Well just made my first gypsy tab slingshot, haven't shot it yet but it looks promising, a little birch fork I picked up yesterday. Wrapped with synthetic sinew, dental floss, glued and then covered over with vinyl tape.


----------



## Dayhiker (Mar 13, 2010)

That's a sassy lookin' little filly, Harp.


----------



## harpersgrace (Jan 28, 2010)

it fits the hand quite nicely, think I'll put 2040 tubes on it.


----------



## slingshot 0703 (Mar 25, 2010)

nice


----------



## philly (Jun 13, 2010)

Good one Harp, you are going to like those tabs I bet.
Philly


----------



## mckee (Oct 28, 2010)

good looking fork!


----------



## harpersgrace (Jan 28, 2010)

Thanks got it rigged up, seems to shoot fine.
http://s40.photobucket.com/albums/e202/illmade2/?action=view&current=SU1HMDE4ODguanBn-2.jpg


----------



## BaneofSmallGame (Sep 22, 2010)

Harp?? Changing his ways?!

Yeah man! That's what I like to see, we all need a little change up here and there, and this is 2 from you in a week (Rufus forks...)....is this a sign of the Apocalypse?

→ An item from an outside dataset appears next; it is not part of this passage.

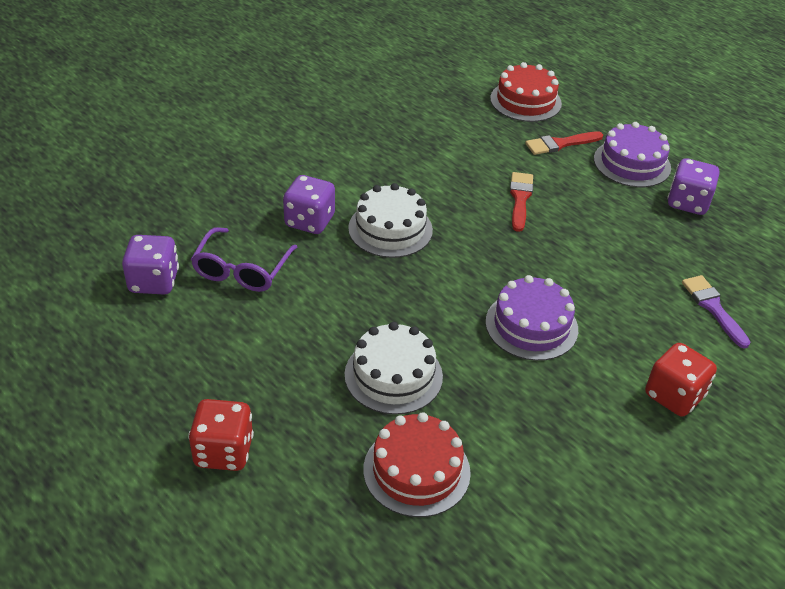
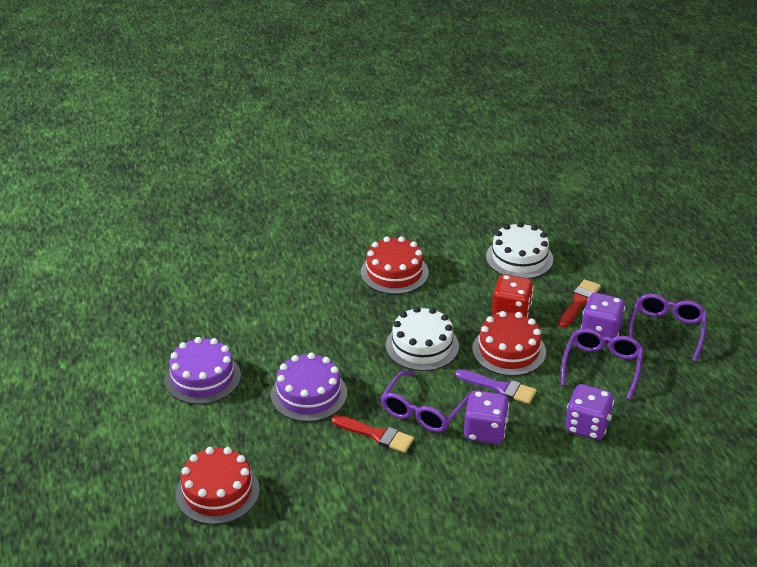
purple glasses: 1 -> 3
red cake: 2 -> 3
red dice: 2 -> 1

Alright, kidding aside that is yet another very nice natural from you, I am just slightly partial to this because of the tabs, but then again those Rufus forks are fantastic too! Good going, isn't the weather nice outside of the box?









Cheers - John


----------



## smitty (Dec 17, 2009)

Nice one Harp !


----------



## harpersgrace (Jan 28, 2010)

BSG
Oh I still like my box, it's warm and cozy in there and I have two forks that will be back to my style......I can see myself doing more Hussey style forks than gypsy rigs. i like them, but I like them when other people make them more...







but the Hussey stlye seems to call to me. I do want to do one of DH's paratabs though.


----------



## jmplsnt (Jan 1, 2010)

Nice one HG. We all have to shake things up a little now and then and we'd never find things we really like unless we try something. I'll also say there is something just good and right about finding the one thing that works well for you and sticking with it as you have done with your shoot-throughs.

Glad you tried it and looks good from here mate.


----------



## Dan the Slingshot Man (Nov 21, 2010)

very nice shooter, I really like your finish. It's nice and shiny


----------



## JohnRio (Oct 8, 2011)

What glue did you use for your gypsy tabs? Epoxy resin / araldite? or superglue? or woodglue?


----------